- **Brief**: Please report each line of the data below that contains "出一个副本".

[Stored data entries]
────────────────────────────────────────

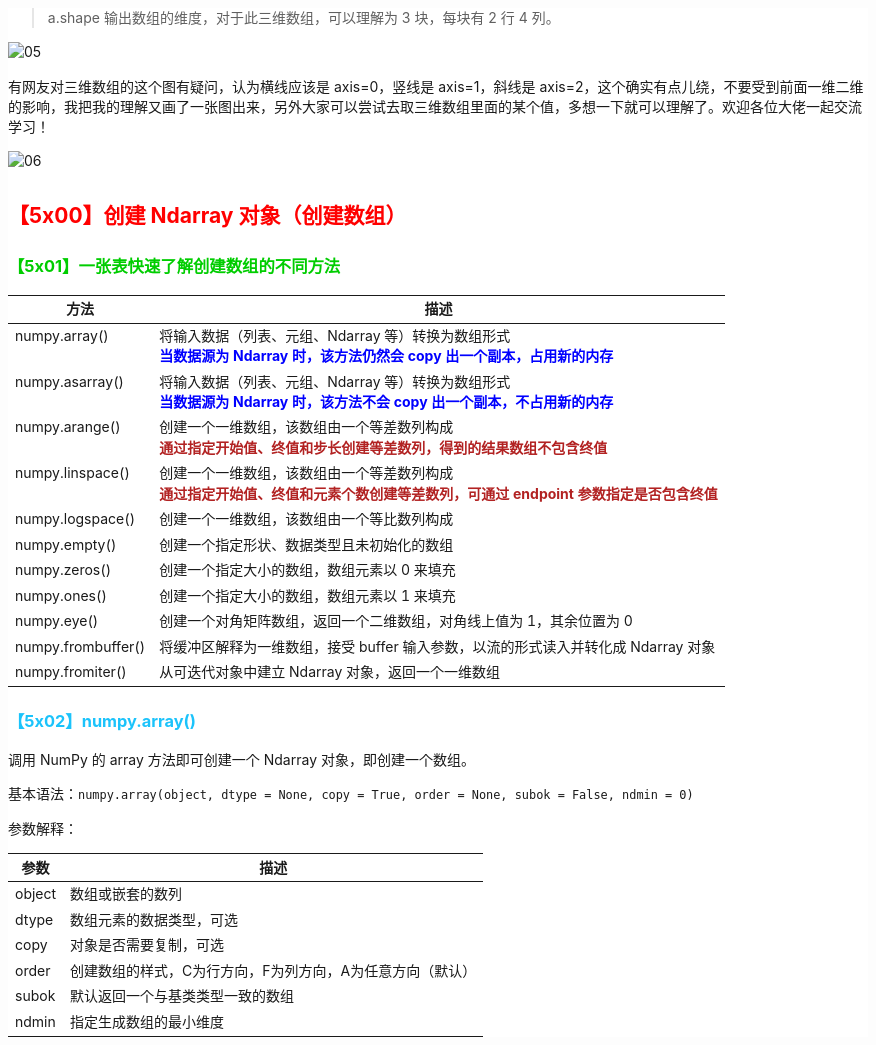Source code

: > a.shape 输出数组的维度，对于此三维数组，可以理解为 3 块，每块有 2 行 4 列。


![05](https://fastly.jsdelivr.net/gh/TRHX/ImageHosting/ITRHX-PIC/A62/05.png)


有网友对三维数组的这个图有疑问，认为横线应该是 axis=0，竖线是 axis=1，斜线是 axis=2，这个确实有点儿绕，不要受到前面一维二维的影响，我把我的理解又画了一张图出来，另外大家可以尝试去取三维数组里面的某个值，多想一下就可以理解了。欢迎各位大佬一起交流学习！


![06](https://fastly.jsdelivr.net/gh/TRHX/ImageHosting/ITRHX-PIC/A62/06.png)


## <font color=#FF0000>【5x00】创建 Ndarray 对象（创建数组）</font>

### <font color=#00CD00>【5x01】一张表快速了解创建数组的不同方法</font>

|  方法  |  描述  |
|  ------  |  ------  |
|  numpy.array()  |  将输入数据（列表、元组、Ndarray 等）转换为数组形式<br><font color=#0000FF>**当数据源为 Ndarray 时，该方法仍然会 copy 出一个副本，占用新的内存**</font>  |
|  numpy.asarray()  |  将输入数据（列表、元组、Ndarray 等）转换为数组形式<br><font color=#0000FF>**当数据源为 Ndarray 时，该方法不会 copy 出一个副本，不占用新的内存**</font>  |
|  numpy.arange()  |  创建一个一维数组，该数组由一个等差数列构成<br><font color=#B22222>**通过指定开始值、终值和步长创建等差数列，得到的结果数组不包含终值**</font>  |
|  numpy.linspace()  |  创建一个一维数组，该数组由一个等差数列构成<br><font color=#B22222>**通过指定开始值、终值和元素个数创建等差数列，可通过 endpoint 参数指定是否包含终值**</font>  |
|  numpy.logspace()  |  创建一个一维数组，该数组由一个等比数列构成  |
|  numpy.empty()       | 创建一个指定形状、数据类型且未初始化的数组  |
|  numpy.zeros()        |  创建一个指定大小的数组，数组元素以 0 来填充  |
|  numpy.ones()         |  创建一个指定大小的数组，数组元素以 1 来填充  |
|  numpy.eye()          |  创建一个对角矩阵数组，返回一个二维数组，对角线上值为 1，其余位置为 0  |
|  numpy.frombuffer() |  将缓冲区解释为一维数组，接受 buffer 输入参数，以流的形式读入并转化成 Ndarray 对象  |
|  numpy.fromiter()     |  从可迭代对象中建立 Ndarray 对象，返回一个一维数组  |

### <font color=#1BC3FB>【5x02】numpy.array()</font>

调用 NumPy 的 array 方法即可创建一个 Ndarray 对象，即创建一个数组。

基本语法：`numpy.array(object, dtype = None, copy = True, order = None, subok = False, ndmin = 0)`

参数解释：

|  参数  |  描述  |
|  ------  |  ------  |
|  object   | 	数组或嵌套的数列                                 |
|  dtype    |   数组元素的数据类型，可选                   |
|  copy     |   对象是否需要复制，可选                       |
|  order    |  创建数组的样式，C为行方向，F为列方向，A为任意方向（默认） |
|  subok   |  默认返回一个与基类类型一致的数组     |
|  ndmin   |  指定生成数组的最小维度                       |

────────────────────────────────────────

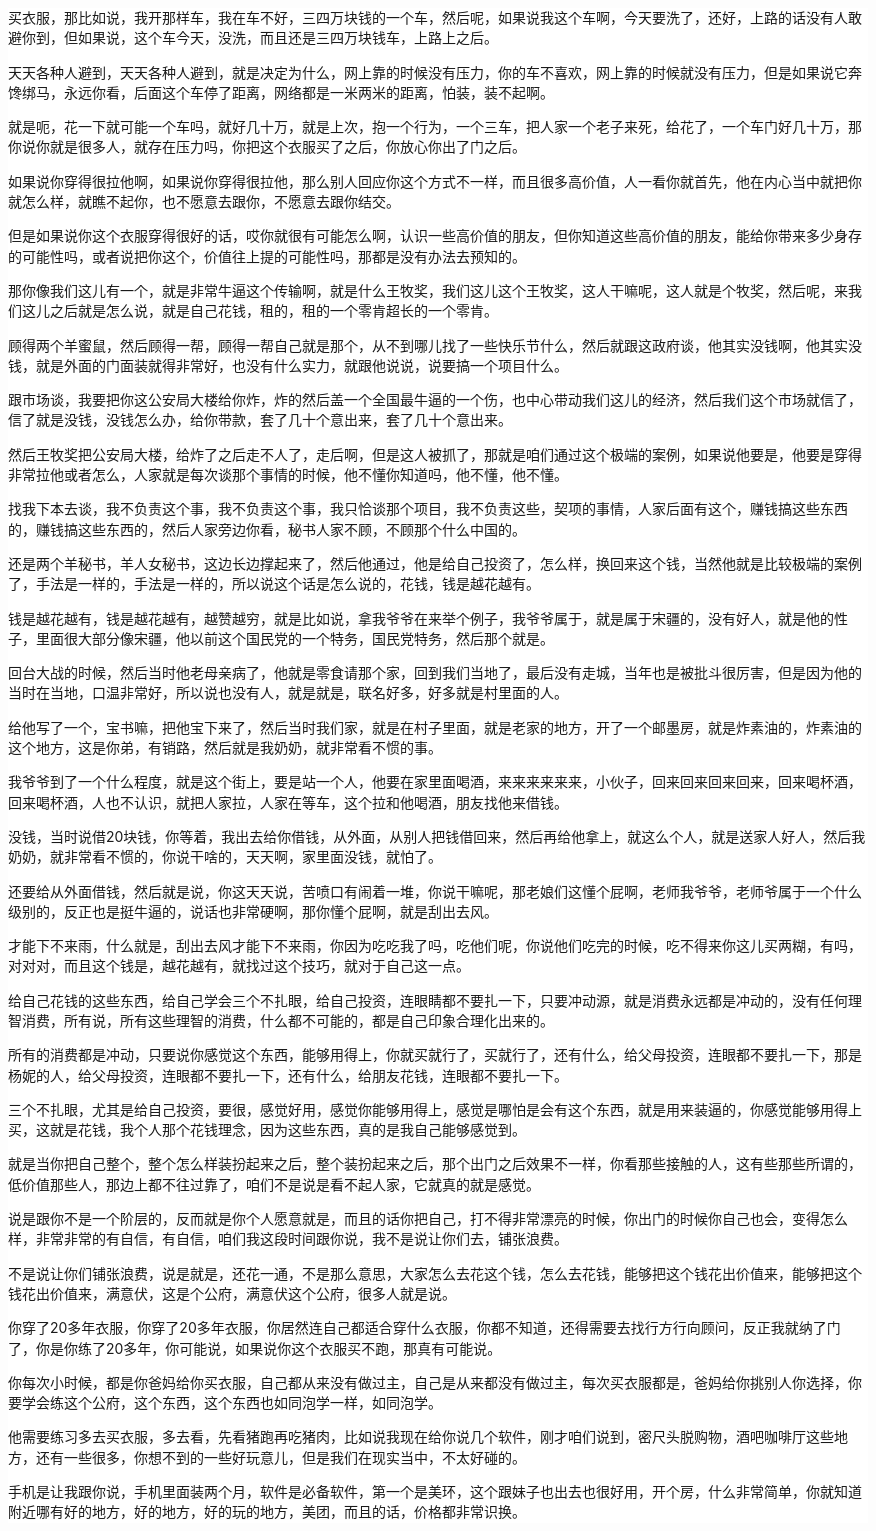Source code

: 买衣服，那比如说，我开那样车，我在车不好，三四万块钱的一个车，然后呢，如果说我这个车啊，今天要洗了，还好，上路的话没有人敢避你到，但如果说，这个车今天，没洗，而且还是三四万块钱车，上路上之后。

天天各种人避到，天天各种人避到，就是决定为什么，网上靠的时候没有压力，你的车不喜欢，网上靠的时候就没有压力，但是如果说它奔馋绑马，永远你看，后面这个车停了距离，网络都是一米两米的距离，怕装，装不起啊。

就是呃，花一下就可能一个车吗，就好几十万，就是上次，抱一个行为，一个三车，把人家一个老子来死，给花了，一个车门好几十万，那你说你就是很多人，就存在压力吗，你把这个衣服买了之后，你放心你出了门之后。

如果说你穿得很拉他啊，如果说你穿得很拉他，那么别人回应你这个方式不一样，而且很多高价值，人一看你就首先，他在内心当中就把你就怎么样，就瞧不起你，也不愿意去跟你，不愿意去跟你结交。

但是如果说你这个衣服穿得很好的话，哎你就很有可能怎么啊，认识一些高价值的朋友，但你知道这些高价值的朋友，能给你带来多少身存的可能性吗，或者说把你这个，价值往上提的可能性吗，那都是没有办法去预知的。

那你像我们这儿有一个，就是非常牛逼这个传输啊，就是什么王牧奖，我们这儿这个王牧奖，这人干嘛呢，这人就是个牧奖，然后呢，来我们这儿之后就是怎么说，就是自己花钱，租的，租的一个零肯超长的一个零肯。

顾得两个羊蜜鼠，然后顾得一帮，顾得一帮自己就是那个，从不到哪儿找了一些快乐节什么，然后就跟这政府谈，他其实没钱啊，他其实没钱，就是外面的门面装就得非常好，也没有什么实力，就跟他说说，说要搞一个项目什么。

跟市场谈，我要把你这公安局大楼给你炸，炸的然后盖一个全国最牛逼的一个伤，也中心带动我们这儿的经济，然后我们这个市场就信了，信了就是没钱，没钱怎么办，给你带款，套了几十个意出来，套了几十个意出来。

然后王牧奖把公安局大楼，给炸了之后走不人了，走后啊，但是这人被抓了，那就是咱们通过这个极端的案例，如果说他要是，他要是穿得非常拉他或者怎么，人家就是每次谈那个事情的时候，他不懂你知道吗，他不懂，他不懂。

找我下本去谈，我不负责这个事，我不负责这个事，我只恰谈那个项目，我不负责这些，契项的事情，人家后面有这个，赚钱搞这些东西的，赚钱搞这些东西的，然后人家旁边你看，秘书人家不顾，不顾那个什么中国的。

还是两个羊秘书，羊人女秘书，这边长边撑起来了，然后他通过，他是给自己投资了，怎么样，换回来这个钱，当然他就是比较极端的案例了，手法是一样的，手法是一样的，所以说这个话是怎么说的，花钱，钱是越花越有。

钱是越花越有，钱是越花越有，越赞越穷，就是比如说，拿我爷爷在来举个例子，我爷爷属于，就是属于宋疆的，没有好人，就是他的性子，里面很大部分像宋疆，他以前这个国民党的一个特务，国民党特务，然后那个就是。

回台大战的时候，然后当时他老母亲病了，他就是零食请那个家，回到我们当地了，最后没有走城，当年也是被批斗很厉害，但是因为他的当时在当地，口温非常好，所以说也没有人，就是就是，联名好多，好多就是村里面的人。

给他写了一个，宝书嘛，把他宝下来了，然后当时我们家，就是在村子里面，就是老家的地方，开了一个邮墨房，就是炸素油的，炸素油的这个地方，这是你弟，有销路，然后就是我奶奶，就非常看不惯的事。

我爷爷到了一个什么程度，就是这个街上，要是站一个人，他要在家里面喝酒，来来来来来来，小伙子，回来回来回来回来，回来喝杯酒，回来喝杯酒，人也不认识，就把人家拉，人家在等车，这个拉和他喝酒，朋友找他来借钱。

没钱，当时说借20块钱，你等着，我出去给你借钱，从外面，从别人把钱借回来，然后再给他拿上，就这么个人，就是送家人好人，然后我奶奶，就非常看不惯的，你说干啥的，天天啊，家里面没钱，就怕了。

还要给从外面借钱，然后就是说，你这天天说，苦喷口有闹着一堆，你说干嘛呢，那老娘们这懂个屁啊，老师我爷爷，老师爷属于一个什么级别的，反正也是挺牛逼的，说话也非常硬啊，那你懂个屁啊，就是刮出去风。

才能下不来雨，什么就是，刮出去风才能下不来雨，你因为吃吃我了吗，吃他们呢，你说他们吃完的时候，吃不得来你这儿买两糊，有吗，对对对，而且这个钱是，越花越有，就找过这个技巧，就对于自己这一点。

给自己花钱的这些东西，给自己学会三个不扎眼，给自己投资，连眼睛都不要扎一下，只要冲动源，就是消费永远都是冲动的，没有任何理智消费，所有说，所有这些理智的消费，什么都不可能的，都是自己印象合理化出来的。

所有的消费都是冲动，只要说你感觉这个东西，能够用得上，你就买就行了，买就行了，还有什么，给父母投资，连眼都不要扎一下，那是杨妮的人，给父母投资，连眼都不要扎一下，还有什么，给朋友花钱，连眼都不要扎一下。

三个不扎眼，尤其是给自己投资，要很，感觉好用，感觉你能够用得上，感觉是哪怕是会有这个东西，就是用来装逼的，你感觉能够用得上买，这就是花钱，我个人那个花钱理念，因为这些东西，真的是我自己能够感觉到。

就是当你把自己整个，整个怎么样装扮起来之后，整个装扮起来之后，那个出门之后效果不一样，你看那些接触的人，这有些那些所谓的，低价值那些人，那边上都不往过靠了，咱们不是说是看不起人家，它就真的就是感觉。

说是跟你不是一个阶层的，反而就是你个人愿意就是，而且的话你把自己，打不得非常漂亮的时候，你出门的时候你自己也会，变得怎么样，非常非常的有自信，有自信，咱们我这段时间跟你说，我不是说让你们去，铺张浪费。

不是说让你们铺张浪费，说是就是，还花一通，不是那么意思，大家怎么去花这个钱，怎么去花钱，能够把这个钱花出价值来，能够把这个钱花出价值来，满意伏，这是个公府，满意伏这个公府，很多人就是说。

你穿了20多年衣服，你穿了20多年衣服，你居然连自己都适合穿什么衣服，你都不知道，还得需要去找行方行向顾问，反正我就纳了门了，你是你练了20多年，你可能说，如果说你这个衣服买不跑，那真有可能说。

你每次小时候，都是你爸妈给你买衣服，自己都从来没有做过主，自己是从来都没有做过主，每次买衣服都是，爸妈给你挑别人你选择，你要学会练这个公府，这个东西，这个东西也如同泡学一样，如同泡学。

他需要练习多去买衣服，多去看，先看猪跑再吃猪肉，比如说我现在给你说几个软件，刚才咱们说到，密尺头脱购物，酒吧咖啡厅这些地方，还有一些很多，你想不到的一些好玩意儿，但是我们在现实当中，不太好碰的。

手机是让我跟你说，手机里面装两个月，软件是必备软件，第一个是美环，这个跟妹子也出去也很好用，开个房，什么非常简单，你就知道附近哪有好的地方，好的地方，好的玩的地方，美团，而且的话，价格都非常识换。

────────────────────────────────────────

- **Reply to the task**:
|  numpy.array()  |  将输入数据（列表、元组、Ndarray 等）转换为数组形式<br><font color=#0000FF>**当数据源为 Ndarray 时，该方法仍然会 copy 出一个副本，占用新的内存**</font>  |
|  numpy.asarray()  |  将输入数据（列表、元组、Ndarray 等）转换为数组形式<br><font color=#0000FF>**当数据源为 Ndarray 时，该方法不会 copy 出一个副本，不占用新的内存**</font>  |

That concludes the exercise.